* _Assignment 1_
Decide whether each statement agrees with the interview with Alana Levandoski below, answering yes or no and quoting the words that decide it. (a) Levandoski began work on the album in December 2016. (b) The album takes its title from Finley's book Merton's Palace of Nowhere. (c) Finley has opened his Merton retreats with the "Join in the General Dance" passage since 1990.
* _Assignment 2_
Pick up the interview with Alana Levandoski at its last line, not the items, and write what comes next.

* _Text for analysis_
>>
Interview: Alana Levandoski (’15) on Thomas Merton’s Point Vierge and Collaboration with James Finley

James Finley and Alana Levandoski sitting on stage with a guitar.

Mark: Tell us about your newest collaboration with CAC core faculty, James Finley.

Alana: In December 2016, I set out to work on a musical album centered around James Finley’s acclaimed book, Merton’s Palace of Nowhere. After long discussions with Jim about Thomas Merton, I decided to plunge into the deep waters of Merton’s own works. I had read Seven Storey Mountain and New Seeds of Contemplation and credit Merton with drawing me into contemplative Christianity, but I soon realized that I had not gone deep into Merton’s person. It took nearly a year of daily sitting with Merton’s work and listening to Finley’s audio teaching, Thomas Merton’s Path to the Palace of Nowhere (from Sounds True), to get to the place where I felt I could unleash the creative process of composition.

Mark: The title of the album is Point Vierge. What does this phrase refer to?

Alana: Point vierge, French for the “virgin point,” or as Jim calls it, “zero variance,” is a term Merton used to get at the mystical metaphor for the door that is everywhere and nowhere. This is so far the calling of my life: to poetically engage with that which cannot be created or uncreated, that “point of nothingness that belongs entirely to God.” In order to have a starting point, I decided to marry story with this idea, to convey the search and intuition Merton had for this point vierge.

I am interested in not separating this point of nothingness from Thomas Merton’s humanity. To me, it seems that people connected and resonated with Merton because he engaged with real life in the flesh and was wary of hiding behind a false letting go of one’s story. He showed us that fully living one’s story is part of how we let go of previous notions of our story. So, I attempt to reach that point of nothingness through the tangible ordinariness of narrative. I share Jim recollecting his own time in the monastery, speaking of how Merton taught and led him as he lived out his own story.

Mark: Having spent over a year diving deeply into Thomas Merton’s works, what are some insights or particular passages that have impacted you the most?

Alana: I was profoundly impacted by his poetry, but I mostly used the brilliant compilation The Intimate Merton: His Life from His Journals. Also, the passages that Kathleen Deignan compiled in A Book of Hours were very helpful. There is a reason why certain passages became famous, such as the account of Merton’s experience at the corner of 4th and Walnut where he realizes that he loves all people and none of them could ever be alien to him. Or, the “Join in the General Dance” passage from New Seeds of Contemplation that James Finley has been reading at the start of his Merton retreats since 1980.
<<
Rendered images with their source text
>>
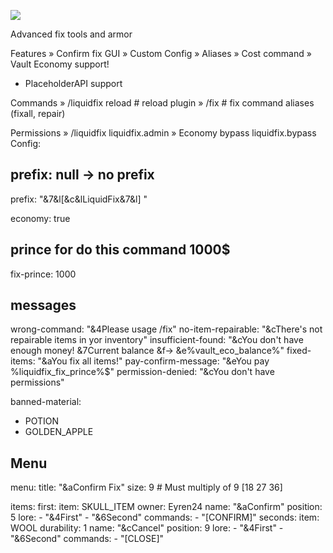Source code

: <a><img src="https://i.ibb.co/BrrDqNc/Screenshot-1.png"/></a>

Advanced fix tools and armor


Features
» Confirm fix GUI
» Custom Config
» Aliases
» Cost command
» Vault Economy support!
+ PlaceholderAPI support

Commands
» /liquidfix reload # reload plugin
» /fix # fix command aliases (fixall, repair)

Permissions
» /liquidfix liquidfix.admin
» Economy bypass liquidfix.bypass
Config:

## prefix: null -> no prefix
prefix: "&7&l[&c&lLiquidFix&7&l] "

economy: true
## prince for do this command 1000$
fix-prince: 1000

## messages
wrong-command: "&4Please usage /fix"
no-item-repairable: "&cThere's not repairable items in yor inventory"
insufficient-found: "&cYou don't have enough money! &7Current balance &f-> &e%vault_eco_balance%"
fixed-items: "&aYou fix all items!"
pay-confirm-message: "&eYou pay %liquidfix_fix_prince%$"
permission-denied: "&cYou don't have permissions"

banned-material:
 - POTION
  - GOLDEN_APPLE

## Menu
menu:
  title: "&aConfirm Fix"
  size: 9 # Must multiply of 9 [18 27 36]

items:
  first:
    item: SKULL_ITEM
    owner: Eyren24
    name: "&aConfirm"
    position: 5
    lore:
     - "&4First"
      - "&6Second"
    commands:
     - "[CONFIRM]"
  seconds:
    item: WOOL
    durability: 1
    name: "&cCancel"
    position: 9
    lore:
     - "&4First"
      - "&6Second"
    commands:
     - "[CLOSE]"
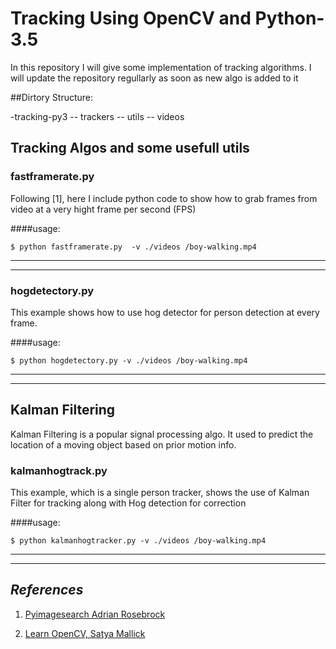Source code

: 

# Tracking Using OpenCV and Python-3.5


In this repository I will give some implementation of tracking algorithms.
I will update the repository regullarly as soon as new algo is added to it


##Dirtory Structure:

 -tracking-py3
 -- trackers
 -- utils
 -- videos
 
 
 
 ## Tracking Algos and some usefull utils
 
### fastframerate.py 

Following [1], here I include python code to show how to grab frames from video at a very hight frame per second (FPS)

####usage: 

	$ python fastframerate.py  -v ./videos /boy-walking.mp4


***
***

### hogdetectory.py

This  example shows how  to use  hog detector for person detection at every frame.

####usage: 

	$ python hogdetectory.py -v ./videos /boy-walking.mp4
***
***
## Kalman Filtering

Kalman Filtering is a popular signal processing algo. It used to predict the location of a moving object based on prior motion info.

### kalmanhogtrack.py

This example, which is a single person tracker,  shows the use of Kalman Filter for tracking along with Hog detection for correction

####usage: 

	$ python kalmanhogtracker.py -v ./videos /boy-walking.mp4

***
***


## *References*
1. [Pyimagesearch Adrian Rosebrock](http://www.pyimagesearch.com/)  
 
2.  [Learn OpenCV, Satya Mallick](http://www.learnopencv.com)  
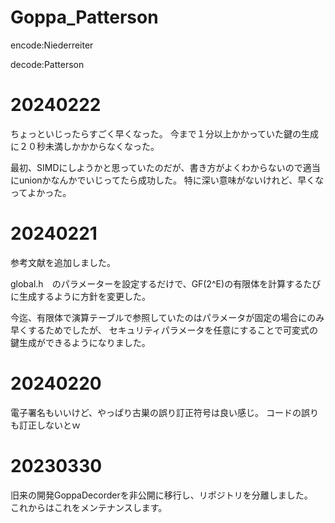 # Goppa_Patterson

encode:Niederreiter

decode:Patterson

# 20240222
ちょっといじったらすごく早くなった。
今まで１分以上かかっていた鍵の生成に２０秒未満しかかからなくなった。

最初、SIMDにしようかと思っていたのだが、書き方がよくわからないので適当にunionかなんかでいじってたら成功した。
特に深い意味がないけれど、早くなってよかった。

# 20240221
参考文献を追加しました。

global.h　のパラメーターを設定するだけで、GF(2^E)の有限体を計算するたびに生成するように方針を変更した。

今迄、有限体で演算テーブルで参照していたのはパラメータが固定の場合にのみ早くするためでしたが、
セキュリティパラメータを任意にすることで可変式の鍵生成ができるようになりました。

# 20240220
電子署名もいいけど、やっぱり古巣の誤り訂正符号は良い感じ。
コードの誤りも訂正しないとｗ

# 20230330

旧来の開発GoppaDecorderを非公開に移行し、リポジトリを分離しました。  
これからはこれをメンテナンスします。
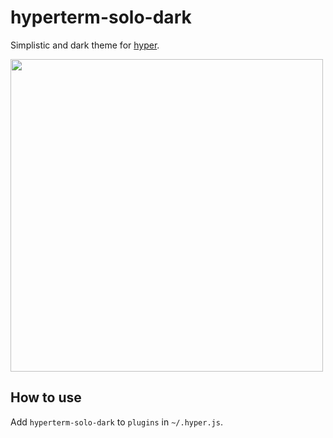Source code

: # hyperterm-solo-dark

Simplistic and dark theme for [hyper](https://hyper.is/).

<img src="https://cldup.com/iKSFIa2GlW.png" width=500 />

## How to use

Add `hyperterm-solo-dark` to `plugins` in `~/.hyper.js`.
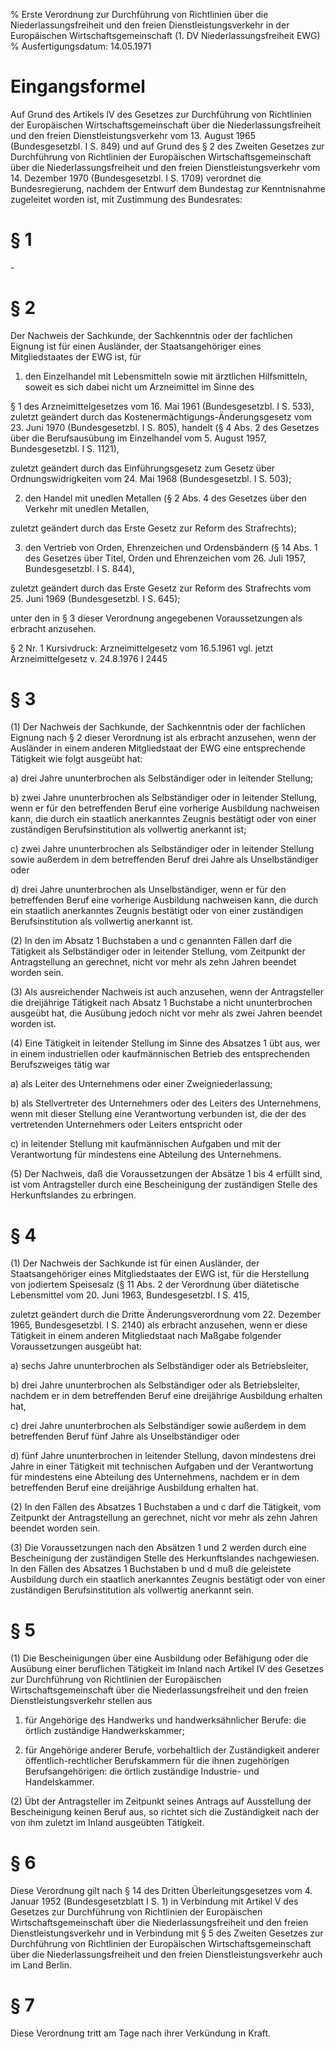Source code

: % Erste Verordnung zur Durchführung von Richtlinien über die Niederlassungsfreiheit und den freien Dienstleistungsverkehr in der Europäischen Wirtschaftsgemeinschaft  (1. DV Niederlassungsfreiheit EWG)
% Ausfertigungsdatum: 14.05.1971
 
# Eingangsformel

Auf Grund des Artikels IV des Gesetzes zur Durchführung von Richtlinien der Europäischen Wirtschaftsgemeinschaft über die Niederlassungsfreiheit und den freien Dienstleistungsverkehr vom 13. August 1965 (Bundesgesetzbl. I S. 849) und auf Grund des § 2 des Zweiten Gesetzes zur Durchführung von Richtlinien der Europäischen Wirtschaftsgemeinschaft über die Niederlassungsfreiheit und den freien Dienstleistungsverkehr vom 14. Dezember 1970 (Bundesgesetzbl. I S. 1709) verordnet die Bundesregierung, nachdem der Entwurf dem Bundestag zur Kenntnisnahme zugeleitet worden ist, mit Zustimmung des Bundesrates:

# § 1

\-

# § 2

Der Nachweis der Sachkunde, der Sachkenntnis oder der fachlichen Eignung ist für einen Ausländer, der Staatsangehöriger eines Mitgliedstaates der EWG ist, für

1. den Einzelhandel mit Lebensmitteln sowie mit ärztlichen Hilfsmitteln, soweit es sich dabei nicht um Arzneimittel im Sinne des

§ 1 des Arzneimittelgesetzes vom 16. Mai 1961 (Bundesgesetzbl. I S. 533), zuletzt geändert durch das Kostenermächtigungs-Änderungsgesetz vom 23. Juni 1970 (Bundesgesetzbl. I S. 805), handelt (§ 4 Abs. 2 des Gesetzes über die Berufsausübung im Einzelhandel vom 5. August 1957, Bundesgesetzbl. I S. 1121),

zuletzt geändert durch das Einführungsgesetz zum Gesetz über Ordnungswidrigkeiten vom 24. Mai 1968 (Bundesgesetzbl. I S. 503);

2. den Handel mit unedlen Metallen (§ 2 Abs. 4 des Gesetzes über den Verkehr mit unedlen Metallen,

zuletzt geändert durch das Erste Gesetz zur Reform des Strafrechts);

3. den Vertrieb von Orden, Ehrenzeichen und Ordensbändern (§ 14 Abs. 1 des Gesetzes über Titel, Orden und Ehrenzeichen vom 26. Juli 1957, Bundesgesetzbl. I S. 844),

zuletzt geändert durch das Erste Gesetz zur Reform des Strafrechts vom 25. Juni 1969 (Bundesgesetzbl. I S. 645);

unter den in § 3 dieser Verordnung angegebenen Voraussetzungen als erbracht anzusehen.

§ 2 Nr. 1 Kursivdruck: Arzneimittelgesetz vom 16.5.1961 vgl. jetzt Arzneimittelgesetz v. 24.8.1976 I 2445

# § 3

(1) Der Nachweis der Sachkunde, der Sachkenntnis oder der fachlichen Eignung nach § 2 dieser Verordnung ist als erbracht anzusehen, wenn der Ausländer in einem anderen Mitgliedstaat der EWG eine entsprechende Tätigkeit wie folgt ausgeübt hat:

a) drei Jahre ununterbrochen als Selbständiger oder in leitender Stellung;

b) zwei Jahre ununterbrochen als Selbständiger oder in leitender Stellung, wenn er für den betreffenden Beruf eine vorherige Ausbildung nachweisen kann, die durch ein staatlich anerkanntes Zeugnis bestätigt oder von einer zuständigen Berufsinstitution als vollwertig anerkannt ist;

c) zwei Jahre ununterbrochen als Selbständiger oder in leitender Stellung sowie außerdem in dem betreffenden Beruf drei Jahre als Unselbständiger oder

d) drei Jahre ununterbrochen als Unselbständiger, wenn er für den betreffenden Beruf eine vorherige Ausbildung nachweisen kann, die durch ein staatlich anerkanntes Zeugnis bestätigt oder von einer zuständigen Berufsinstitution als vollwertig anerkannt ist.

(2) In den im Absatz 1 Buchstaben a und c genannten Fällen darf die Tätigkeit als Selbständiger oder in leitender Stellung, vom Zeitpunkt der Antragstellung an gerechnet, nicht vor mehr als zehn Jahren beendet worden sein.

(3) Als ausreichender Nachweis ist auch anzusehen, wenn der Antragsteller die dreijährige Tätigkeit nach Absatz 1 Buchstabe a nicht ununterbrochen ausgeübt hat, die Ausübung jedoch nicht vor mehr als zwei Jahren beendet worden ist.

(4) Eine Tätigkeit in leitender Stellung im Sinne des Absatzes 1 übt aus, wer in einem industriellen oder kaufmännischen Betrieb des entsprechenden Berufszweiges tätig war

a) als Leiter des Unternehmens oder einer Zweigniederlassung;

b) als Stellvertreter des Unternehmers oder des Leiters des Unternehmens, wenn mit dieser Stellung eine Verantwortung verbunden ist, die der des vertretenden Unternehmers oder Leiters entspricht oder

c) in leitender Stellung mit kaufmännischen Aufgaben und mit der Verantwortung für mindestens eine Abteilung des Unternehmens.

(5) Der Nachweis, daß die Voraussetzungen der Absätze 1 bis 4 erfüllt sind, ist vom Antragsteller durch eine Bescheinigung der zuständigen Stelle des Herkunftslandes zu erbringen.

# § 4

(1) Der Nachweis der Sachkunde ist für einen Ausländer, der Staatsangehöriger eines Mitgliedstaates der EWG ist, für die Herstellung von jodiertem Speisesalz (§ 11 Abs. 2 der Verordnung über diätetische Lebensmittel vom 20. Juni 1963, Bundesgesetzbl. I S. 415,

zuletzt geändert durch die Dritte Änderungsverordnung vom 22. Dezember 1965, Bundesgesetzbl. I S. 2140) als erbracht anzusehen, wenn er diese Tätigkeit in einem anderen Mitgliedstaat nach Maßgabe folgender Voraussetzungen ausgeübt hat:

a) sechs Jahre ununterbrochen als Selbständiger oder als Betriebsleiter,

b) drei Jahre ununterbrochen als Selbständiger oder als Betriebsleiter, nachdem er in dem betreffenden Beruf eine dreijährige Ausbildung erhalten hat,

c) drei Jahre ununterbrochen als Selbständiger sowie außerdem in dem betreffenden Beruf fünf Jahre als Unselbständiger oder

d) fünf Jahre ununterbrochen in leitender Stellung, davon mindestens drei Jahre in einer Tätigkeit mit technischen Aufgaben und der Verantwortung für mindestens eine Abteilung des Unternehmens, nachdem er in dem betreffenden Beruf eine dreijährige Ausbildung erhalten hat.

(2) In den Fällen des Absatzes 1 Buchstaben a und c darf die Tätigkeit, vom Zeitpunkt der Antragstellung an gerechnet, nicht vor mehr als zehn Jahren beendet worden sein.

(3) Die Voraussetzungen nach den Absätzen 1 und 2 werden durch eine Bescheinigung der zuständigen Stelle des Herkunftslandes nachgewiesen. In den Fällen des Absatzes 1 Buchstaben b und d muß die geleistete Ausbildung durch ein staatlich anerkanntes Zeugnis bestätigt oder von einer zuständigen Berufsinstitution als vollwertig anerkannt sein.

# § 5

(1) Die Bescheinigungen über eine Ausbildung oder Befähigung oder die Ausübung einer beruflichen Tätigkeit im Inland nach Artikel IV des Gesetzes zur Durchführung von Richtlinien der Europäischen Wirtschaftsgemeinschaft über die Niederlassungsfreiheit und den freien Dienstleistungsverkehr stellen aus

1. für Angehörige des Handwerks und handwerksähnlicher Berufe: die örtlich zuständige Handwerkskammer;

2. für Angehörige anderer Berufe, vorbehaltlich der Zuständigkeit anderer öffentlich-rechtlicher Berufskammern für die ihnen zugehörigen Berufsangehörigen: die örtlich zuständige Industrie- und Handelskammer.

(2) Übt der Antragsteller im Zeitpunkt seines Antrags auf Ausstellung der Bescheinigung keinen Beruf aus, so richtet sich die Zuständigkeit nach der von ihm zuletzt im Inland ausgeübten Tätigkeit.

# § 6

Diese Verordnung gilt nach § 14 des Dritten Überleitungsgesetzes vom 4. Januar 1952 (Bundesgesetzblatt I S. 1) in Verbindung mit Artikel V des Gesetzes zur Durchführung von Richtlinien der Europäischen Wirtschaftsgemeinschaft über die Niederlassungsfreiheit und den freien Dienstleistungsverkehr und in Verbindung mit § 5 des Zweiten Gesetzes zur Durchführung von Richtlinien der Europäischen Wirtschaftsgemeinschaft über die Niederlassungsfreiheit und den freien Dienstleistungsverkehr auch im Land Berlin.

# § 7

Diese Verordnung tritt am Tage nach ihrer Verkündung in Kraft.
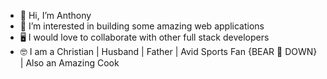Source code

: - 👋 Hi, I’m Anthony
- 👀 I’m interested in building some amazing web applications
- 🖥 I would love to collaborate with other full stack developers
- 🤓 I am a Christian | Husband | Father | Avid Sports Fan {BEAR 🐻 DOWN} | Also an Amazing Cook

<!---
antdon73/antdon73 is a ✨ special ✨ repository because its `README.md` (this file) appears on your GitHub profile.
You can click the Preview link to take a look at your changes.
--->
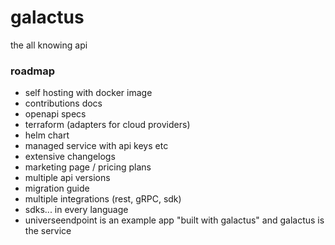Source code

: # galactus

the all knowing api

### roadmap

- self hosting with docker image
- contributions docs
- openapi specs
- terraform (adapters for cloud providers)
- helm chart
- managed service with api keys etc
- extensive changelogs
- marketing page / pricing plans
- multiple api versions
- migration guide
- multiple integrations (rest, gRPC, sdk)
- sdks... in every language
- universeendpoint is an example app "built with galactus" and galactus is the service
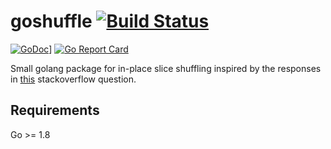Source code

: # goshuffle  [![Build Status](https://travis-ci.org/secnot/goshuffle.svg?branch=master)](https://travis-ci.org/secnot/goshuffle) 
[![GoDoc](https://godoc.org/github.com/secnot/goshuffle?status.svg)](http://godoc.org/github.com/secnot/goshuffle)]
[![Go Report Card](https://goreportcard.com/badge/github.com/secnot/goshuffle)](https://goreportcard.com/report/github.com/secnot/goshuffle) 

Small golang package for in-place slice shuffling inspired by the responses in 
[this](https://stackoverflow.com/questions/12264789/shuffle-array-in-go) stackoverflow question.

## Requirements

Go >= 1.8
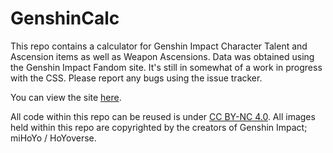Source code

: # GenshinCalc
 
This repo contains a calculator for Genshin Impact Character Talent and Ascension items as well as Weapon Ascensions. Data was obtained using the Genshin Impact Fandom site. It's still in somewhat of a work in progress with the CSS. Please report any bugs using the issue tracker.

You can view the site [here](https://leafyluigi.github.io/GenshinCalc/).

All code within this repo can be reused is under [CC BY-NC 4.0](https://creativecommons.org/licenses/by-nc/4.0/).
All images held within this repo are copyrighted by the creators of Genshin Impact; miHoYo / HoYoverse.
<<
* _Expected output 1_
(a) Yes: "In December 2016, I set out to work on a musical album centered around James Finley’s acclaimed book, Merton’s Palace of Nowhere."
(b) No: "The title of the album is Point Vierge."
(c) No: "that James Finley has been reading at the start of his Merton retreats since 1980."

* _Expected output 2_
I was also profoundly impacted by Conjectures of a Guilty Bystander and by Merton’s audio teachings to the novices (you can listen through Now You Know Media).

In the last talk Merton ever gave, he “dropped the mic” with remarkable statements about what monasticism is and isn’t, and the echoes of this wisdom reverberate throughout the future of contemplation. Without his commitment to seeking, without his work, and without that last talk, I don’t know if we would all be where we are today as seekers and growers inside traditions, in dialogue and in the lineage of looking for the Beautiful One in the “inner secret of ordinary life.”

Mark: This is your second album with James Finley. What can you tell us about the collaborative process with someone who has known, lived, and breathed Merton’s wisdom so deeply, as Finley has?

Alana: Without Jim carrying on the lineage of this place inside that cannot be destroyed, without his fidelity to the humility and poverty of the practice of meditation and prayer, and without I think, his sincere love for his teacher, we would be missing a dimension of Merton amongst all the other voices who dearly love him. All the voices belong, but I like that Jim is not scholarly about Merton and that he holds onto the line or thread left to be picked up. He hears the nuance and subtlety resonating at that deepest center. Thanks to Merton’s gift of wisdom to Jim, many more people have experienced healing on their journey, discovering that part of themselves that was not violated, that inner integrity that is one with God. Jim doesn’t lose the sense of humor Merton had for the whole matter of monasticism and contemplation. How easily we are entrapped by our own sense of who we are as “contemplatives.” We dearly need the ability to not take everything so seriously as we move forward into the future.

I would not have been able to make this project without stepping into the lineage myself, through the eyes of Jim. I will be always grateful for his way of seeing.

Mark: What role did the Living School play in your vocation as a contemplative songwriter?

Alana: Many factors led me back to the work of composing and recording music again. Part of what drew me to the Living School was that I had let go of my identity as a recording artist. Through the deep discernment process for my “integration project,” I was surprised to gingerly pick up the work of writing and recording music again. I was also greatly surprised that the music would be spiritual in its tone and breadth, something I had vehemently stayed away from as a folk/roots songwriter. This was in part because the thought of writing and singing anything that would lead folks to the God I had been familiar with—the punitive God who couldn’t look at me—made me feel disintegrated in my spiritual search. The Living School helped me find the courage to step into a spacious place for growth and renewal and take off some of the damaging lenses through which I was looking at God and reality. I suppose I could say that what I write now is more about that inner integrity at the heart of the universe—a benevolent universe that is “on the journey, too,” as Teresa of Avila would say.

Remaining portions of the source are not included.